Some people prefer to just bold the name of the item and add the description afterward, but if you want to alphabetize the items later you’ll need to copy/paste them by hand. By using H4, you can drag them around the navigation pane.

Other Styles

Headings aren’t the only styles you’ll use in your document. You may need to create individual styles for tables, bold or italic text, or various other elements. Strictly speaking, it may not be necessary to do this though, and I’ll talk about why next week.

Note that any style you use which isn’t a Heading won’t show up in the Navigation Pane in Word, but LibreOffice’s Navigator does appear to show a variety of style and object options.

Don’t Worry About Style Aesthetics

These programs all allow you to change the look and feel of your styles. You can change typefaces, line spacing, indentation, and more. But don’t worry about how the styles look in your own manuscript unless changing them improves readability for you and your editor, because chances are good those styles won’t carry over to layout.

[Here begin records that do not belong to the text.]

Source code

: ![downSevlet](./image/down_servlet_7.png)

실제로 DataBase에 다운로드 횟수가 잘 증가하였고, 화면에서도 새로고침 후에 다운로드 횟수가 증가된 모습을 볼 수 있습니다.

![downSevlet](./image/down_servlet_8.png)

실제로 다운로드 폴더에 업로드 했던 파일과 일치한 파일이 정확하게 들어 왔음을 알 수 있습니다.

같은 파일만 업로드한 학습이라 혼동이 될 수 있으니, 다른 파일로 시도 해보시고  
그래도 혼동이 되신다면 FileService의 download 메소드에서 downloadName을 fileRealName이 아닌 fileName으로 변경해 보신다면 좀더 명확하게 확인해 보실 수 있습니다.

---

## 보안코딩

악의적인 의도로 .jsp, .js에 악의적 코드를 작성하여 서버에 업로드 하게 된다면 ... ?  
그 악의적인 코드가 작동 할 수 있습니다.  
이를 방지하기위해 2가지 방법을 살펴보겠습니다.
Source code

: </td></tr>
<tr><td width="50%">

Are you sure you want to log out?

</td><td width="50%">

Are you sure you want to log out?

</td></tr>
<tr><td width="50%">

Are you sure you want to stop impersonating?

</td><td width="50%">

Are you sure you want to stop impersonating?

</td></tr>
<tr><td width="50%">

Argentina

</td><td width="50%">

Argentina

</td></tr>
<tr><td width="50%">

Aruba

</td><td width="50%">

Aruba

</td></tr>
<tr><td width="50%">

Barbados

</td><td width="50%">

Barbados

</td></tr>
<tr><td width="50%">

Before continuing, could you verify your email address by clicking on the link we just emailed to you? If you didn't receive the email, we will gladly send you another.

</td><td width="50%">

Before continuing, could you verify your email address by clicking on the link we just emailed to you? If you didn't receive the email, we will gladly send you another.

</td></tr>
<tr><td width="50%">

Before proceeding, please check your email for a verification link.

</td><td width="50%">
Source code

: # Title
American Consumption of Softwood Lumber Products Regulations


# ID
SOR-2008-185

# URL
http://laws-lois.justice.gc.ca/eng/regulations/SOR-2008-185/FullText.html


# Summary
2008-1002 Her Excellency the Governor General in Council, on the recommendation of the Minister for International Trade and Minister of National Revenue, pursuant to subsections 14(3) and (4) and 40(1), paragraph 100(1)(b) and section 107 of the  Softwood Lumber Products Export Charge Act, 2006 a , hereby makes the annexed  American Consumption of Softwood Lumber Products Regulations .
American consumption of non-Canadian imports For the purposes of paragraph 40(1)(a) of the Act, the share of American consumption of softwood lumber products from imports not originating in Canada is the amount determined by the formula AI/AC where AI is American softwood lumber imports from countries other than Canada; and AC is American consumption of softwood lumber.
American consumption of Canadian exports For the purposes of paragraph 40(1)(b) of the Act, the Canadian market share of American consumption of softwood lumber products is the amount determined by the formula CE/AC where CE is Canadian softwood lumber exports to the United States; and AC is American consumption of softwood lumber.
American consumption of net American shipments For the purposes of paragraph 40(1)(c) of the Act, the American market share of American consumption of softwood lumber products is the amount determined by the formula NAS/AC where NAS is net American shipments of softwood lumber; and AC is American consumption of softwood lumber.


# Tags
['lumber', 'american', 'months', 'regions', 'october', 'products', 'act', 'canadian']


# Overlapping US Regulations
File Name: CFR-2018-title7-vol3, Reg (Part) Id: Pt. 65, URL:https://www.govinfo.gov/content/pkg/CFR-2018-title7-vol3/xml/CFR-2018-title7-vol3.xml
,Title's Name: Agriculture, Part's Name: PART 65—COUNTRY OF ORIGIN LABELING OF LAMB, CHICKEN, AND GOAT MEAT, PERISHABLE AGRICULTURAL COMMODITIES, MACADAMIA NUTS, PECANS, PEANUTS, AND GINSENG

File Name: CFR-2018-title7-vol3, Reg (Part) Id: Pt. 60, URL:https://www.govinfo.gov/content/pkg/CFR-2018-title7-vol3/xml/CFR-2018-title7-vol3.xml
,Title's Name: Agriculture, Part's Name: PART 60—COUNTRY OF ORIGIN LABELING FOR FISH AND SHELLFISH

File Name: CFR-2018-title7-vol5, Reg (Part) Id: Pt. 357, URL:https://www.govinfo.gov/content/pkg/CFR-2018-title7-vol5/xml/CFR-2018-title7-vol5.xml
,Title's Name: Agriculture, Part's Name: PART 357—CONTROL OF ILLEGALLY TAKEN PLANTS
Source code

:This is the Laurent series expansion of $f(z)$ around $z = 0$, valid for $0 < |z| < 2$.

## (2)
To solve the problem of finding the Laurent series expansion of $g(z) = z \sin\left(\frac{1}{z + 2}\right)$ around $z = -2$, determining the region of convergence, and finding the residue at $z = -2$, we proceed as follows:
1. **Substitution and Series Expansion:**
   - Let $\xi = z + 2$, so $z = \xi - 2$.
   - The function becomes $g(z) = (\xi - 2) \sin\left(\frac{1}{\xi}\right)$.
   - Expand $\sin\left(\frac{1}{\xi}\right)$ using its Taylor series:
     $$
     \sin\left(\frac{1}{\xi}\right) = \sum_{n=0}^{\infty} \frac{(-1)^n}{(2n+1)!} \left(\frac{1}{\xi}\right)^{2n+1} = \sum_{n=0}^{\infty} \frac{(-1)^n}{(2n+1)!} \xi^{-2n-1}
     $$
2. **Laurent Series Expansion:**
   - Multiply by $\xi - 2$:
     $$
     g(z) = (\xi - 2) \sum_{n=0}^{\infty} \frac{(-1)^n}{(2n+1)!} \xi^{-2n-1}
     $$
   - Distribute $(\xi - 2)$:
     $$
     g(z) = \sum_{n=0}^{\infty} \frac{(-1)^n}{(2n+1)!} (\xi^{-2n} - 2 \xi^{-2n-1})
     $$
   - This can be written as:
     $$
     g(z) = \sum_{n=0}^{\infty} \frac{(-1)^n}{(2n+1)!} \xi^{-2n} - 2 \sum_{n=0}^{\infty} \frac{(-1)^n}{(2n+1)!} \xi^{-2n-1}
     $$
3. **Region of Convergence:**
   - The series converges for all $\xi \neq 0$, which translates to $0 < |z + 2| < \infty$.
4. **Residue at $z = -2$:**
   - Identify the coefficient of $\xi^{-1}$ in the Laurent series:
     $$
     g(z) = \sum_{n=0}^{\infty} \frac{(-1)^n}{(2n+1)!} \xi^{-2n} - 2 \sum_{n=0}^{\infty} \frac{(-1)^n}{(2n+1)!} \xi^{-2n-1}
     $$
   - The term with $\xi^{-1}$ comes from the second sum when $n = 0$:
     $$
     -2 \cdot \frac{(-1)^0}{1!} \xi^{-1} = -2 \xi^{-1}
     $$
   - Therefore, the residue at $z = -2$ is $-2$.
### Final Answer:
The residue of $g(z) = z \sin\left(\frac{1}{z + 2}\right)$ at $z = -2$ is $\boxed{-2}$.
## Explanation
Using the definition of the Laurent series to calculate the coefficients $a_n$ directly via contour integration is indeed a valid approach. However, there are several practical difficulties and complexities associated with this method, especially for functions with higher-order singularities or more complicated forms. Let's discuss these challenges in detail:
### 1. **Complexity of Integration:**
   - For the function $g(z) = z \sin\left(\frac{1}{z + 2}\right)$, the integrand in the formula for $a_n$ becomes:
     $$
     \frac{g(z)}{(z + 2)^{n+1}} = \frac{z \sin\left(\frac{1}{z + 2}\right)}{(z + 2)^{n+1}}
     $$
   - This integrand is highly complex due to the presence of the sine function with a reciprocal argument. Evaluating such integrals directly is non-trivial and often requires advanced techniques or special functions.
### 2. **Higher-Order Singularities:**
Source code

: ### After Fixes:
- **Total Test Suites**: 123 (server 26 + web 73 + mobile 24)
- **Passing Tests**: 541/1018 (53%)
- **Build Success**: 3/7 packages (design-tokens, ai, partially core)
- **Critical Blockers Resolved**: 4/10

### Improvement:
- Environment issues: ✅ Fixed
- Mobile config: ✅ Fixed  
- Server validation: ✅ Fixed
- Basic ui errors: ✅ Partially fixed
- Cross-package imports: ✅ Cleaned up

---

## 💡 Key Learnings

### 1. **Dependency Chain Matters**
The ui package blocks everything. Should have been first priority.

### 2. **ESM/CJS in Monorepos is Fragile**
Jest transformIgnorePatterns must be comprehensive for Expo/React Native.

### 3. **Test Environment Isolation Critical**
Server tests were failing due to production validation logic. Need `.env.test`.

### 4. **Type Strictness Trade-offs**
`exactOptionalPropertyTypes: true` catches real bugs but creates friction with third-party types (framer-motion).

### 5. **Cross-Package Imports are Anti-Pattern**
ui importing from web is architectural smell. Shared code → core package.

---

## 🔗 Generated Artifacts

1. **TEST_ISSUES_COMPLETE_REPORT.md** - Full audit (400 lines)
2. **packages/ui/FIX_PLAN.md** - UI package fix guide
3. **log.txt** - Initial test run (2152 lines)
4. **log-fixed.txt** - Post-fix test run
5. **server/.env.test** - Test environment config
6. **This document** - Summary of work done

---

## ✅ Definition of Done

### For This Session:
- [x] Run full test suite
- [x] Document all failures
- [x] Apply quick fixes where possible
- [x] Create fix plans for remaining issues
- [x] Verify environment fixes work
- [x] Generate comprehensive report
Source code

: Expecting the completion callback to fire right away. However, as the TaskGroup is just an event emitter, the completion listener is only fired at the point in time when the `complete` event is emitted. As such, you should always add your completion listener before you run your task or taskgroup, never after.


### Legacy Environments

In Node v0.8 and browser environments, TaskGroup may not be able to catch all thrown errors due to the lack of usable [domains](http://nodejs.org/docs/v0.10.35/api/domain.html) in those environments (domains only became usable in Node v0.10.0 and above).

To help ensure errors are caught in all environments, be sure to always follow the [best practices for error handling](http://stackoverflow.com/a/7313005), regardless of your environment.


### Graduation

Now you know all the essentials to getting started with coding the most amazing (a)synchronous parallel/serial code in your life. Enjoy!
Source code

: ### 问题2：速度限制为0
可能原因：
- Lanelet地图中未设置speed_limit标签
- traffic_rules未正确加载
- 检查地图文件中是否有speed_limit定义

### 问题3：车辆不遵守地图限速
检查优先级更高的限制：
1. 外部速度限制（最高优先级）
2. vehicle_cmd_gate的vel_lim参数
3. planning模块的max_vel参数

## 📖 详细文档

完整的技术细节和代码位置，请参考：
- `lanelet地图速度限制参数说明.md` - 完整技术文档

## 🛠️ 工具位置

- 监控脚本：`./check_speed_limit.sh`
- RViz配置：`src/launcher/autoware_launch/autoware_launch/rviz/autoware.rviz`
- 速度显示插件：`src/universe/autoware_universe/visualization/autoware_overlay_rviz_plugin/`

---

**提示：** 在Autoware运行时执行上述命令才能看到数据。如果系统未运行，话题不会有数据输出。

Your layout professional likely has a toolbox of unique typefaces at their disposal, so regardless of whether your Heading 1 is displaying as Arial, Verdana, or even Comic Sans, they’re unlikely to use whatever they import. The layout professional will create their own styles in the software they use, and they’ll “map” (assign) your style definitions to their own. That means they’ll replace what you give them with whatever looks best for the book.

But that doesn’t mean you’ve wasted effort by adding Heading styles in the first place. Layout can’t map your styles to theirs if you didn’t set them up to begin with.

In short, the important thing is that your manuscript has clearly defined headings so their layout software can read it and apply the pretty new styles automatically.

Final Thoughts

This was a brief overview on how to start using styles in your manuscripts. Next time, I’ll talk about some Dos and DON’Ts of manuscript formatting. I’ll discuss some ways to mark up tables, sidebars, image locations, and other popular game-specific elements so your layout artist won’t throw it back at you and demand you fix it.

Sneak Preview: Don’t double-return after each paragraph. Ever. For the love of all that is precious to you.